Great Circle Earthworks455 Hebron RD
Heath, OH 43056-1446
740-344-0498 | http://www.ohiohistorycentral.org/w/Great_Circle_Earthworks
Great Circle Earthworks
Part of the massive complex of the Newark Earthworks, the Great Circle Mound is perhaps the most important prehistoric Indian site in the eastern United States.
Located within the massive complex of the Newark Earthworks, the Great Circle Mound is one of the most significant remaining Hopewell Cultural structures in Ohio. At nearly 12,000 feet in diameter, 8-foot high walls rise out of a 5-foot deep moat. The vastness of the encircled space is breathtaking. If transported, the Great Pyramid at Giza and the Empire State Building laid on its side could fit comfortably within the mound structure. At the center of the circle is Eagle Mound, which contains traces of a ceremonial long house.
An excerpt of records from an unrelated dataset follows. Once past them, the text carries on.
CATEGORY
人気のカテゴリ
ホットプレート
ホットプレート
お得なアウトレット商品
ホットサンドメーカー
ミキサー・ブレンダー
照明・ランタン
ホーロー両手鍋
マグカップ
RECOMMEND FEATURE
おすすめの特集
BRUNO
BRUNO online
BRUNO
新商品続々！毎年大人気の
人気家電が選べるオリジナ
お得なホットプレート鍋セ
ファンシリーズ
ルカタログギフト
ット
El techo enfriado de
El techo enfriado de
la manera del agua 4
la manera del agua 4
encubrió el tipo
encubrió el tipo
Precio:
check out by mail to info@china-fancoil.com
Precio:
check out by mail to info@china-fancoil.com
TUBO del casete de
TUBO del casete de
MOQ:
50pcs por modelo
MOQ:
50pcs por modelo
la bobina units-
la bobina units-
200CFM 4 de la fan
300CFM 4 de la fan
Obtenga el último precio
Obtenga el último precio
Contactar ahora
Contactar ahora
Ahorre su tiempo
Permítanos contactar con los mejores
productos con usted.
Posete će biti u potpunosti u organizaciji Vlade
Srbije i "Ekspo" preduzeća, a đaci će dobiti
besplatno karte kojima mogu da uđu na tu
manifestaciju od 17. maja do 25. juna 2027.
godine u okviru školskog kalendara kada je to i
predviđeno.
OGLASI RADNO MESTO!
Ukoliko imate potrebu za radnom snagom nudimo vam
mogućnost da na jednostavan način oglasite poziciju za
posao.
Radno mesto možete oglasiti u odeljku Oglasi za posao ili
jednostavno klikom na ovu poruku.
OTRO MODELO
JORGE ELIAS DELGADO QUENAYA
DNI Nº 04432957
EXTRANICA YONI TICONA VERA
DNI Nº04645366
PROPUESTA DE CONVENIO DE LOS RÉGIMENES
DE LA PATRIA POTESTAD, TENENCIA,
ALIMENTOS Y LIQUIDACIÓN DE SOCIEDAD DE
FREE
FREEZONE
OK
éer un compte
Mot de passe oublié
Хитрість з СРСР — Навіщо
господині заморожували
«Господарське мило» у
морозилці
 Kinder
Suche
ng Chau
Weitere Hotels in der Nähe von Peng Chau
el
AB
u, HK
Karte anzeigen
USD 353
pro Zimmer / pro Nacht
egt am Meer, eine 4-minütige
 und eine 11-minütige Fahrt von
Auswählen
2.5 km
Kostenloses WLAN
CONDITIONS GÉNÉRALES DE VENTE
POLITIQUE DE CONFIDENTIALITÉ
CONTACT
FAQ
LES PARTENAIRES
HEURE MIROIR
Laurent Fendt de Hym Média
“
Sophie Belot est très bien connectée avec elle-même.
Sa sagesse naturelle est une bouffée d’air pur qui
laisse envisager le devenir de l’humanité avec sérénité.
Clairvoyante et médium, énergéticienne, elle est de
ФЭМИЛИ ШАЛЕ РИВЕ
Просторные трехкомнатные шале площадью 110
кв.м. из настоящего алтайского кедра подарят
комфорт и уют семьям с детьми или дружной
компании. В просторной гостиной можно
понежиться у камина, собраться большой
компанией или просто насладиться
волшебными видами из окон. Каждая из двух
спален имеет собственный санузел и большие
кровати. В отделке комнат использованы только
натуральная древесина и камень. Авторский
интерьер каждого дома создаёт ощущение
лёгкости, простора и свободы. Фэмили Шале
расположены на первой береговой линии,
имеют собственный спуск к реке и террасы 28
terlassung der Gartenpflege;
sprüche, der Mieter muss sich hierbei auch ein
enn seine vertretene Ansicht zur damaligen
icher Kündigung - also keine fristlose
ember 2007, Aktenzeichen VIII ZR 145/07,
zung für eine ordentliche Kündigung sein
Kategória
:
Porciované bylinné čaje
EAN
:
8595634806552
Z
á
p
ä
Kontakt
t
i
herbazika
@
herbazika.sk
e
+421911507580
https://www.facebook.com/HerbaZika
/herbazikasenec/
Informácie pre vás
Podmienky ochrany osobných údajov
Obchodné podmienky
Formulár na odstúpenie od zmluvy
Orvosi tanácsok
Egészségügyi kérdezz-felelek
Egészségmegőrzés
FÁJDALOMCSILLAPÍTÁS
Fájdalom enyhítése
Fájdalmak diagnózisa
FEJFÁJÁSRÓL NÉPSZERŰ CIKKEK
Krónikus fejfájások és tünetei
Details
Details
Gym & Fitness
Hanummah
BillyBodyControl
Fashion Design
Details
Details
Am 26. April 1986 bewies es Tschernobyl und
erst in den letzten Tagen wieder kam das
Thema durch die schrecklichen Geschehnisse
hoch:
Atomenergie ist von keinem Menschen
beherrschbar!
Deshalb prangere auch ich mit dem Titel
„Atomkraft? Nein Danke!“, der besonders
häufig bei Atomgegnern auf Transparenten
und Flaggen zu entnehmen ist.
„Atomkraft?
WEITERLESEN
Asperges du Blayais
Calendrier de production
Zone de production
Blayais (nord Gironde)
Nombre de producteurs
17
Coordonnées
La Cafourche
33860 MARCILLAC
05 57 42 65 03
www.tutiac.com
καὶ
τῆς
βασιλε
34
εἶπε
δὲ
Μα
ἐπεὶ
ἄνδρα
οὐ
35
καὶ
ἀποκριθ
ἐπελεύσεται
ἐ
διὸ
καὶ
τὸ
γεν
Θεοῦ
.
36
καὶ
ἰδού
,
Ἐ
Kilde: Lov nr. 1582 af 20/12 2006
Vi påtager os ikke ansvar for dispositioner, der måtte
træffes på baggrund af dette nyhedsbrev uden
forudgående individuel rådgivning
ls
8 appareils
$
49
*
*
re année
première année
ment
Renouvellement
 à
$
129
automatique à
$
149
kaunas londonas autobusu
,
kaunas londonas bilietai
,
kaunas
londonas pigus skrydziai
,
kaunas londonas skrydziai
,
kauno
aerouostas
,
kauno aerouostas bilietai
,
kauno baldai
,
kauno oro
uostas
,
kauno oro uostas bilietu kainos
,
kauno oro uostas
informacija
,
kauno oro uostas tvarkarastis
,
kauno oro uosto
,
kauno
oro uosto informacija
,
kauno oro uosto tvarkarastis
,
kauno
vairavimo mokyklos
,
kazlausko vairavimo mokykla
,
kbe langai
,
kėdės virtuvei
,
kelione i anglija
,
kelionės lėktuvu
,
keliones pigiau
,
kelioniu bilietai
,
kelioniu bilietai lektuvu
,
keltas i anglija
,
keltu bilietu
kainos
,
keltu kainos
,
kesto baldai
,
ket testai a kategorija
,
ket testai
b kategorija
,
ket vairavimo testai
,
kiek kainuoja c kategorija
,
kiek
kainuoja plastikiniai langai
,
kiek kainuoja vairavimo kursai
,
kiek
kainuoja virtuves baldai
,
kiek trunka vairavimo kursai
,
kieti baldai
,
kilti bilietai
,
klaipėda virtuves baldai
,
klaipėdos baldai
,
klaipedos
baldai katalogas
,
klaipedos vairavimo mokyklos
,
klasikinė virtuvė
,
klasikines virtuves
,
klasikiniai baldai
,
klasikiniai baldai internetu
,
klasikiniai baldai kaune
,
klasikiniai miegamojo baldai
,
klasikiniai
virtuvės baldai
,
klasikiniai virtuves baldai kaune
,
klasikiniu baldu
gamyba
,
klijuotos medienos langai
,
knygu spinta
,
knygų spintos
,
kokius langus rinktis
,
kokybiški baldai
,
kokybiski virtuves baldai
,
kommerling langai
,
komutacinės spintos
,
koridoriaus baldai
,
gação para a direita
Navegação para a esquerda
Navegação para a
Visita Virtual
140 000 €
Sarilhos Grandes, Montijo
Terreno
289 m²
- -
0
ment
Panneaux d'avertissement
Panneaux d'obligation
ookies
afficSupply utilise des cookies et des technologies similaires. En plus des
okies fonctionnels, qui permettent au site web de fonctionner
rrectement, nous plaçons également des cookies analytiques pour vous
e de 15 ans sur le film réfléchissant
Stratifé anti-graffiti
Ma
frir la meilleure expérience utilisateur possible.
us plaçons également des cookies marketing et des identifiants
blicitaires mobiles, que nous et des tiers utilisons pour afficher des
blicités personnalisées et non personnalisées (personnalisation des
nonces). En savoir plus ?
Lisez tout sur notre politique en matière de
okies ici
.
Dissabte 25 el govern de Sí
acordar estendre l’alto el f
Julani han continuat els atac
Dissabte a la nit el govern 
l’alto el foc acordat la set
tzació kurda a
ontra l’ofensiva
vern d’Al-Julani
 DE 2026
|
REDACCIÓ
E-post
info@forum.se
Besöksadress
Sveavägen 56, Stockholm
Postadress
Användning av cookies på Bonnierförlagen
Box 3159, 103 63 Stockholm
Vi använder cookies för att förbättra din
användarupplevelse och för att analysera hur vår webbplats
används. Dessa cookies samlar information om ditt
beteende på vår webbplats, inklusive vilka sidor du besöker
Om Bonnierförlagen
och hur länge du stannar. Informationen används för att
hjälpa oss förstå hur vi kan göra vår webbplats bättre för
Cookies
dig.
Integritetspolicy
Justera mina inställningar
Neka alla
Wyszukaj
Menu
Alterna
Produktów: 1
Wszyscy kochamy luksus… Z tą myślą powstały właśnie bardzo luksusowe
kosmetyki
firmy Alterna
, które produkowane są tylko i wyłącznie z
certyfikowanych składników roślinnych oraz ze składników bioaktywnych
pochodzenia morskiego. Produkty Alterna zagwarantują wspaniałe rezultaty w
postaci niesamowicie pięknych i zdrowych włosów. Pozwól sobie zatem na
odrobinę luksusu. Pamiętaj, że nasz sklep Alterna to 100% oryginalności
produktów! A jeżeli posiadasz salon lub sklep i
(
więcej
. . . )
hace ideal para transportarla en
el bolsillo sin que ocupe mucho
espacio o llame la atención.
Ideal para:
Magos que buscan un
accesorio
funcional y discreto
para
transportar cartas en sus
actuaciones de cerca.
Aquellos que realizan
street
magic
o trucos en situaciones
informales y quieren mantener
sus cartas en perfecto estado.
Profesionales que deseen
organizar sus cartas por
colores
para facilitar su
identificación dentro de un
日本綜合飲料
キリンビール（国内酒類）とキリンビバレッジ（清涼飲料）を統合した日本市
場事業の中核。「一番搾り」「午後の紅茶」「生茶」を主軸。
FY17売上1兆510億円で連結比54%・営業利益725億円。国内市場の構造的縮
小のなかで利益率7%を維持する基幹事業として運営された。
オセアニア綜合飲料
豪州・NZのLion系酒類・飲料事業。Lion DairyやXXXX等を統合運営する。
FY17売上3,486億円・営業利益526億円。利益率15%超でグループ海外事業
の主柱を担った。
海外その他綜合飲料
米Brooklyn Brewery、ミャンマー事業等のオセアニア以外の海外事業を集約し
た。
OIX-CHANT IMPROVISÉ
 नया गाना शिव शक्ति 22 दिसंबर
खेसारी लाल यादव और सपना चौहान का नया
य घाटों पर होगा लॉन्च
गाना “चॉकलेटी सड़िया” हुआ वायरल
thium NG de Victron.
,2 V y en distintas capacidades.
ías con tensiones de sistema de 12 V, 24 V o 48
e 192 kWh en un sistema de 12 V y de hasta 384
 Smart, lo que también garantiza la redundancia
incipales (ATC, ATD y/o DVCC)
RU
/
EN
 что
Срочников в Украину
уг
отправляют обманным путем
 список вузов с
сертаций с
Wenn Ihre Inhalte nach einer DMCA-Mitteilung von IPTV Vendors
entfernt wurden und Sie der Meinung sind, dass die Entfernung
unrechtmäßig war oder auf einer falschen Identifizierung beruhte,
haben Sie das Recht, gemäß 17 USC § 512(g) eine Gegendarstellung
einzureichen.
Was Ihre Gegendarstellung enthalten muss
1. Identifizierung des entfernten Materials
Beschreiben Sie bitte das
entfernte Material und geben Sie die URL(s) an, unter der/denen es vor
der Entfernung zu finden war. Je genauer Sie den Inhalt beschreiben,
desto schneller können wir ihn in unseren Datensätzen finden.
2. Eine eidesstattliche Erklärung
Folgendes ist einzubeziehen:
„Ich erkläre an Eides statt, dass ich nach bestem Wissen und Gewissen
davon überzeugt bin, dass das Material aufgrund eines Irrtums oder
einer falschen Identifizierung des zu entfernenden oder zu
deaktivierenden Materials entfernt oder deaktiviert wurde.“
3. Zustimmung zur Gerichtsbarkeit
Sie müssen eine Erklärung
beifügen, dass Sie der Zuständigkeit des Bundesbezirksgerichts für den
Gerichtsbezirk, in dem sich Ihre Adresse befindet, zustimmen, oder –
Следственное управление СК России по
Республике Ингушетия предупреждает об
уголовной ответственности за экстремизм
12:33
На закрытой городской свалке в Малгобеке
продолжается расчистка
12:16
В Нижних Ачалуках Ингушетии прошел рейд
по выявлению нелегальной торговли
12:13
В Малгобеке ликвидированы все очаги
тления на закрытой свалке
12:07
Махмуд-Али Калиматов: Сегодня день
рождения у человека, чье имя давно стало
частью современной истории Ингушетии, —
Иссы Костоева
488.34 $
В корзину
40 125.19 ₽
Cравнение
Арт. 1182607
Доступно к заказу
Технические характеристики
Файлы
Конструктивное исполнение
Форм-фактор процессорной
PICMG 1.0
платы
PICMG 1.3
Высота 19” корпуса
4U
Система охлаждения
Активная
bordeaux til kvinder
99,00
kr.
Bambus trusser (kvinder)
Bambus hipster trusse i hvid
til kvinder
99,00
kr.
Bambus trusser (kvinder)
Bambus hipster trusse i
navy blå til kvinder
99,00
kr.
The Great Circle Mound was built by the people of the Hopewell Culture between 100 B.C. and 500 A.D. as part of the miles of mounds that made up the Newark Earthworks. Mysteries still abound about how the Native Americans used the space, but the circle was almost undoubtedly a sacred place of prayer. Where the nearby Octagon Earthworks were likely used as an astronomical observatory, the Great Circle Mound may have been closely connected with the sun.
Over the years, the city of Newark built over much of the greater mound complex. Newark was established in 1802 by William C. Schenck. Canals, railroads, and industry all contributed to Newark's steady growth in the 19th and early 20th centuries, which doomed much of the Newark Earthworks complex. Only three portions of the original earthworks remain today, the Great Circle, Octagon, and Wright mound systems. The Great Circle Mound has remained mostly intact though not unscathed over the years, thanks in part to the decades it spent as the site of the Licking County fairgrounds.
Today the sites are protected and poised to be a UNESCO World Heritage site.
Notes for Travelers
The site also has a small museum with guided tours offered on Fridays and Saturdays in June, July, and August.